Wednesday, November 28, 2012
The Secret Keeper
digital galley provided by Simon & Schuster via NetGalley
Description from Goodreads:
1961 England. Laurel Nicolson is sixteen years old, dreaming alone in her childhood tree house during a family celebration at their home, Green Acres Farm. She spies a stranger coming up the long road to the farm and then observes her mother, Dorothy, speaking to him. And then she witnesses a crime.
Fifty years later, Laurel is a successful and well-regarded actress, living in London. She returns to Green Acres for Dorothy’s ninetieth birthday and finds herself overwhelmed by memories and questions she has not thought about for decades. She decides to find out the truth about the events of that summer day and lay to rest her own feelings of guilt. One photograph, of her mother and a woman Laurel has never met, called Vivian, is her first clue.
The Secret Keeper explores longings and dreams, the lengths some people go to fulfill them, and the strange consequences they sometimes have. It is a story of lovers, friends, dreamers and schemers, play-acting and deception told against a backdrop of events that changed the world.
I have been meaning to read some of Kate Morton's work and The Secret Keeper turned out to be a great opportunity. I was so pleasantly surprised by how much I enjoyed this book! Now, of course, I will be purchasing her other books. I love it when you find an author that really impresses you.

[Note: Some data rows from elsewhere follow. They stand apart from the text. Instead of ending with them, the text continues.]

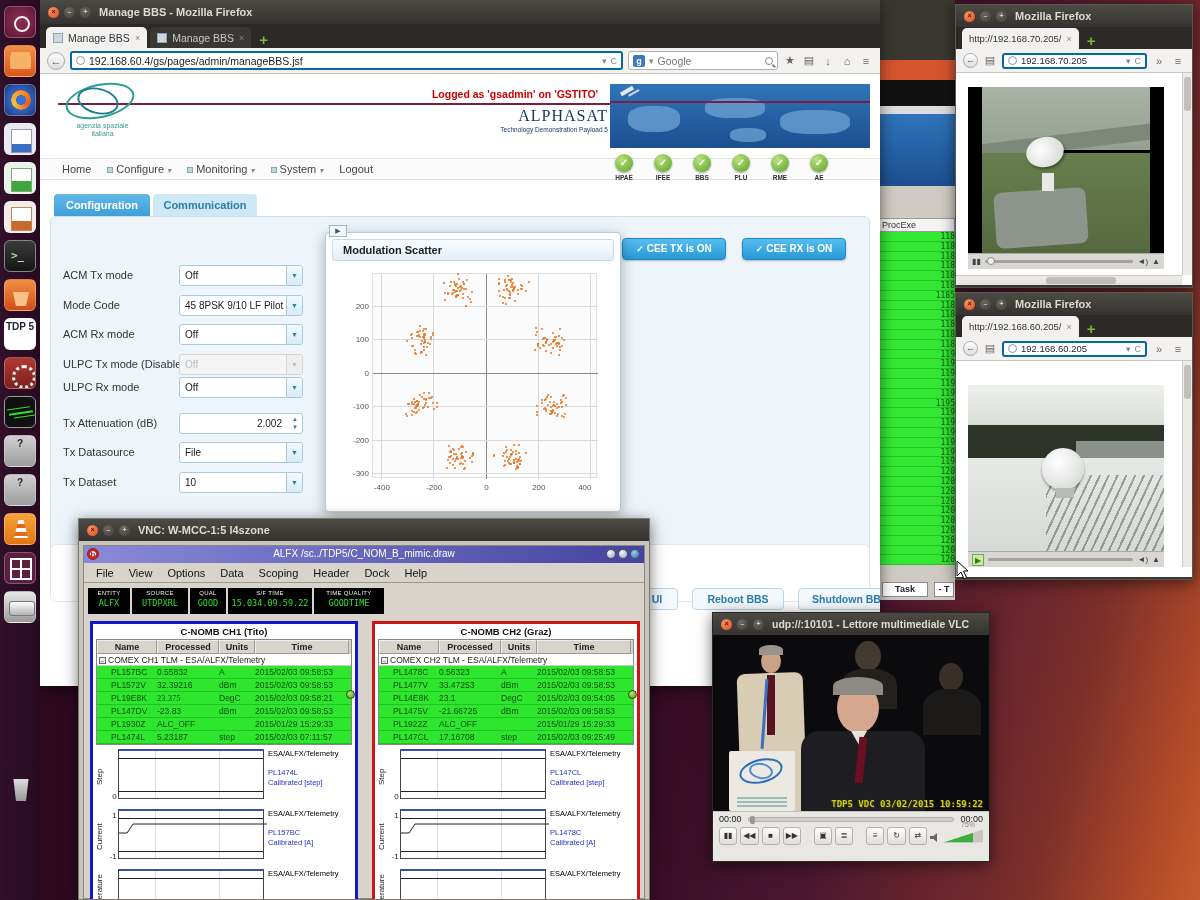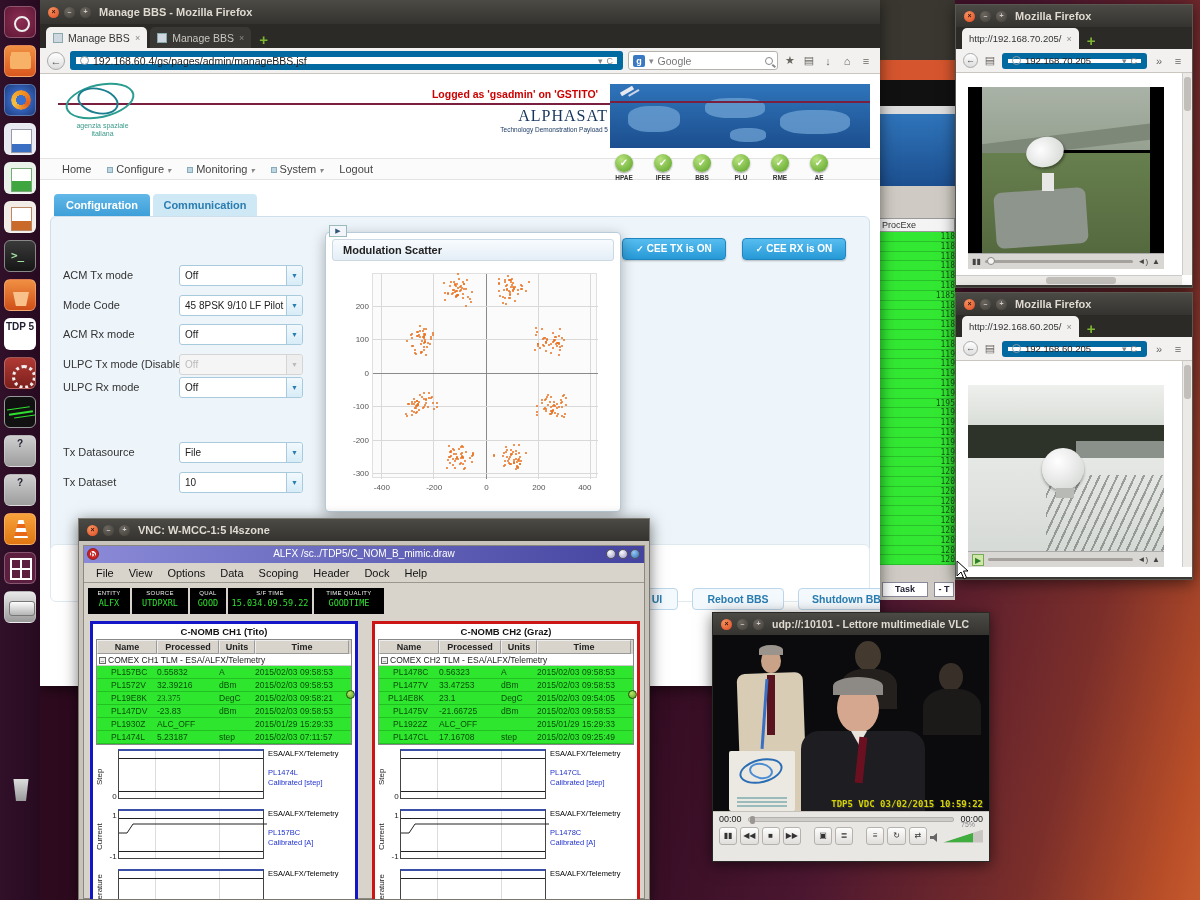--- a/index.html
+++ b/index.html
@@ -61,7 +61,7 @@
   .plus{color:#7cb82f;font-weight:bold;font-size:15px;margin-left:8px;}
   .fnav{height:26px;background:#f2f1f0;border-bottom:1px solid #c9c6c0;display:flex;align-items:center;gap:5px;padding:0 7px;}
   .backb{width:18px;height:18px;border-radius:50%;border:1px solid #aaa;background:linear-gradient(#fff,#ddd);color:#555;font-size:11px;line-height:16px;text-align:center;}
-  .urlbox{flex:1;height:19px;background:#fff;border:6px solid #0369a1;border-radius:3px;display:flex;align-items:center;font-size:10.5px;color:#222;padding:0 4px;gap:4px;}
+  .urlbox{flex:1;height:19px;background:#fff;border:2px solid #0369a1;border-radius:3px;display:flex;align-items:center;font-size:10.5px;color:#222;padding:0 4px;gap:4px;}
   .urlbox .globe{width:9px;height:9px;border-radius:50%;border:1.5px solid #8a9aa5;}
   .srchbox{width:150px;height:19px;background:#fff;border:1px solid #b5b2ad;border-radius:3px;display:flex;align-items:center;font-size:10.5px;color:#777;padding:0 4px;gap:4px;}
   .gico{width:12px;height:12px;background:#3a78c2;border-radius:2px;color:#fff;font-size:9px;font-weight:bold;text-align:center;line-height:12px;}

I enjoyed being pulled along on the search for the reason behind the crime that a young Laurel witnesses in 1961. As Dorothy draws closer to the end of her life, her daughter, Laurel begins to revisit that crime she witnessed as a child and decides she needs to find out what happened and why. Her sister shows her an old photo of Dorothy and a friend that they have never met and this is the catalyst for her search for answers.

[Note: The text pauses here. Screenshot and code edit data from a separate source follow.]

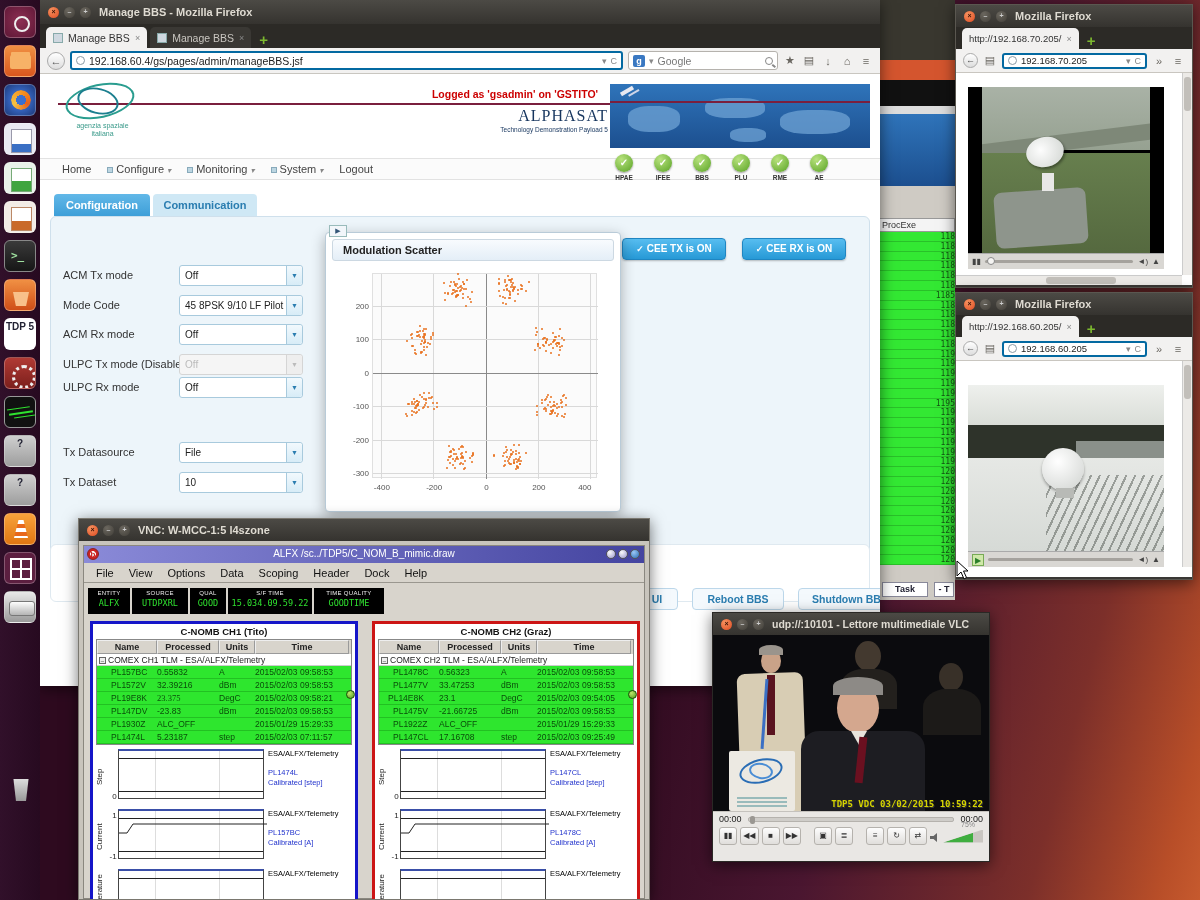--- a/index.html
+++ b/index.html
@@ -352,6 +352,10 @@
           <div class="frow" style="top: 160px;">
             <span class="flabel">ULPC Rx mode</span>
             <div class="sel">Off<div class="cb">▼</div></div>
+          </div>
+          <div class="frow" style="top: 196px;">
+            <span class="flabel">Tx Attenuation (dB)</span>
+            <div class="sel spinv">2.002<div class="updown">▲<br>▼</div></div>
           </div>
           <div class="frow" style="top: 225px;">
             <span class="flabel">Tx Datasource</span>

The Secret Keeper has multiple narrators, each with their part to play in the drama that was Dorothy's life. The story is difficult to describe without giving away too much of the plot. The reader is given pieces of the picture from several different points of view and at different periods during Dorothy's life. I loved the way the pieces of the story were woven together and I enjoyed the historical aspect as well. I don't want to give very much away, but I do love an unreliable narrator! It keeps things so exciting and makes predicting endings much more difficult. This was a great, entertaining read and I would highly recommend it.